WASHINGTON, D.C. — A federal appeals court upheld a lower court ruling that denied the religious freedom arguments of a Pennsylvania religious order that sought to block a natural gas line from the sisters’ land because it violated their faith beliefs.

In a July 25 ruling, a three-judge panel of the U.S. Court of Appeals for the 3rd Circuit agreed with the lower court that the Adorers of the Blood of Christ had not made their religious objections known during the federal administrative process that led to Federal Energy Regulatory Commission approval of the Atlantic Sunrise pipeline.

Writing for the appellate panel, Judge Joseph A. Greenway Jr., specifically said the Adorers’ claims under the Religious Freedom Restoration Act against FERC and the Transcontinental Gas Pipe Line Co. was not something the lower court could appropriately consider.

“If the Adorers had participated in the administrative process, FERC may have denied or modified the conditions of Transco’s certificate,” the ruling said. “Or, if FERC failed to do so, the reviewing court of appeals may have ruled in the Adorers’ favor.”
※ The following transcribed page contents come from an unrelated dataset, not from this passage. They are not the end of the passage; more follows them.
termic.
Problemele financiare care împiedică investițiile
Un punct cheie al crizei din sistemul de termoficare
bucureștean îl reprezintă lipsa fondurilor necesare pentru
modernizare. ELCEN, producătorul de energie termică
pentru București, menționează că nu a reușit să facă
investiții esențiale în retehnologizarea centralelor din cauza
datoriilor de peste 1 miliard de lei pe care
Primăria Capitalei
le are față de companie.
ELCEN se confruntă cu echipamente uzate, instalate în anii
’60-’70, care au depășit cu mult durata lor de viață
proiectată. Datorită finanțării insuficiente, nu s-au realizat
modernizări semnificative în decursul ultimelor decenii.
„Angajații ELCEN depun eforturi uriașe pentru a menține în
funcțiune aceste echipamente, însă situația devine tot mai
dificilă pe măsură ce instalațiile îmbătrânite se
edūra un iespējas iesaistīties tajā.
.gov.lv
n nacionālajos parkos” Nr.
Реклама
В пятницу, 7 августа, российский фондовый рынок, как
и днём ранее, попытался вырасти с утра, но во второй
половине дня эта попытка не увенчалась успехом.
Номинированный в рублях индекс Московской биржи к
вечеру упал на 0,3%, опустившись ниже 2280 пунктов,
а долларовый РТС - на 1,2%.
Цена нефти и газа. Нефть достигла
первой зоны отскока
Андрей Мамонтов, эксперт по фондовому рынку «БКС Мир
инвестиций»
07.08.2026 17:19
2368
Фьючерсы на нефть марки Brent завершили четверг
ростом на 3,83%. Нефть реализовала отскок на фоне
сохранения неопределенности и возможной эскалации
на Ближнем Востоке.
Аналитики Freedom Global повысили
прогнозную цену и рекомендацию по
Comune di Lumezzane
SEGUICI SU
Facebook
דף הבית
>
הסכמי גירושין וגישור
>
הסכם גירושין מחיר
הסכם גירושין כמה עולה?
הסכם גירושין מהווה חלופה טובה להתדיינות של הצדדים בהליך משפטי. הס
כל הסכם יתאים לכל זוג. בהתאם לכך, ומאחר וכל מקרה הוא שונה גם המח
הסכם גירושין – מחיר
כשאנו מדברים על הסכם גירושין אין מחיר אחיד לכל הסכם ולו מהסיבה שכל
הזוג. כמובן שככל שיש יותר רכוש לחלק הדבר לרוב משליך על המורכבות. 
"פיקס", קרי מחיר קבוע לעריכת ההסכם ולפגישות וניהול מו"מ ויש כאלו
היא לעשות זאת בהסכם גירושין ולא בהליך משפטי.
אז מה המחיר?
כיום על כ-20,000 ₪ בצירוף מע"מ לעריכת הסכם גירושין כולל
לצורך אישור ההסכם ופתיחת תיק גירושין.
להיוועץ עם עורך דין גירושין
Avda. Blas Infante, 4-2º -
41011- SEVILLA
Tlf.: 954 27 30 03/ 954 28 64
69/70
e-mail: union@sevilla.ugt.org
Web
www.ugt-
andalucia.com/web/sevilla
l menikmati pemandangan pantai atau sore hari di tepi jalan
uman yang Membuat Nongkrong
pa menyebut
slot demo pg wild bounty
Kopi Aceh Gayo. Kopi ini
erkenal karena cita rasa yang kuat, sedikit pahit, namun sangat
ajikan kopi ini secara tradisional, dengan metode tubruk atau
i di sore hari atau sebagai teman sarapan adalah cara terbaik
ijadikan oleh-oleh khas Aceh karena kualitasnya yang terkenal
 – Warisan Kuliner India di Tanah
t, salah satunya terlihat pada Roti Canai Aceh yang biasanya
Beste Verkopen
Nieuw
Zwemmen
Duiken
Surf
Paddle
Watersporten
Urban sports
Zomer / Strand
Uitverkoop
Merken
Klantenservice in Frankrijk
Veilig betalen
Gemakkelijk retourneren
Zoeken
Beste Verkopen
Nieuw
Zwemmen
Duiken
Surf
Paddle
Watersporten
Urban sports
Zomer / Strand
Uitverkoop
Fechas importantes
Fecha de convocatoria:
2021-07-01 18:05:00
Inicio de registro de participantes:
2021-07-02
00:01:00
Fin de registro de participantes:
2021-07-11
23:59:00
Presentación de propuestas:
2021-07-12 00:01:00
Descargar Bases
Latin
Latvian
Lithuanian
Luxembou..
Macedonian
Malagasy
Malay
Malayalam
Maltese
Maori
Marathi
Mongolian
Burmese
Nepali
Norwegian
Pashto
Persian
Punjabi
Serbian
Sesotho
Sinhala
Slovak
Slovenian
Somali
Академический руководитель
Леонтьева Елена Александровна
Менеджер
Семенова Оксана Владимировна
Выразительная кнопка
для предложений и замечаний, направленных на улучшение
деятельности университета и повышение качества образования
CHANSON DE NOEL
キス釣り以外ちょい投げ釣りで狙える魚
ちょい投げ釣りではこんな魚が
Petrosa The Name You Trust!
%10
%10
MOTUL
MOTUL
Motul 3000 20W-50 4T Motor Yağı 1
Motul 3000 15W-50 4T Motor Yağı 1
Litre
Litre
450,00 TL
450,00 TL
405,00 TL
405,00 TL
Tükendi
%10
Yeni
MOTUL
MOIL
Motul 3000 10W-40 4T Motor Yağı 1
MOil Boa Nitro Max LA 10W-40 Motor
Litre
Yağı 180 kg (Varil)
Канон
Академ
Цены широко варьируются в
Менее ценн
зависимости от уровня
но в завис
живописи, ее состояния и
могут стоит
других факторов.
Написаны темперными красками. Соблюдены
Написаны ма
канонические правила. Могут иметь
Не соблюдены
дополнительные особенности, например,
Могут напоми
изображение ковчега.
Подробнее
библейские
The Adorers expressed dismay with the decision, saying in a statement they “believe the court wrongly decided this case” and that they were “exploring what remaining options they have to address this wrong.”

“While historically, the federal courts have been the stalwart protectors and defenders of religious freedoms in our country, today’s panel sided with the interests of the power gas and oil industry over the religious freedoms of the Adorers,” said the statement emailed to Catholic News Service.

“Thus, even though the Adorers are up against a powerful federal agency and a massive oil and gas industry with unlimited resources, the Adorers believe that their faith and religious beliefs will ultimately prevail. At issue is nothing less than the future of our sacred earth,” the congregation said.

Williams, the company building the 200-mile pipeline through its subsidiary Transco, welcomed the court’s decision.

“Clearly, we believe the court made the correct decision,” company spokesman Christopher Stockton wrote in a statement emailed to CNS soon after the ruling was announced. “Throughout the pre-construction and construction process, our goal has been to respect and treat every landowner fairly. While we respect the Adorers’ position, we disagree with their opinion with regard to this important infrastructure project.”

The company said the project will assure that access to inexpensive, domestic natural gas will remain “a huge benefit to all people, especially the economically disadvantaged.”

The panel’s opinion essentially said the Adorers voiced their objection too late in the administrative process. He wrote that despite receiving notice of the proposed pipeline in 2014, the Adorers never publicly objected to the project until filing the lawsuit citing their religious freedom claims in July 2017, five months after FERC granted Transco permission to build the pipeline.

The company built the pipeline through farmland the Adorers lease last fall after the district court dismissed their claims. The Adorers appealed the decision, but after a brief delay, construction was allowed to continue.

The pipeline prompted citizens to form Lancaster Against Pipelines, named for the county in which a large portion of the 200-mile pipeline passes. The Adorers permitted the group to construct a simple chapel on their land near the pipeline route and it has served as a gathering spot for prayer, reflection and organizing to protest the project.

The congregation has opposed the pipeline since it was proposed four years ago, saying that allowing it through their property would run contrary to their 2005 Land Ethic. The document holds that all land created by God is sacred and that the fossil fuel project would desecrate the landscape.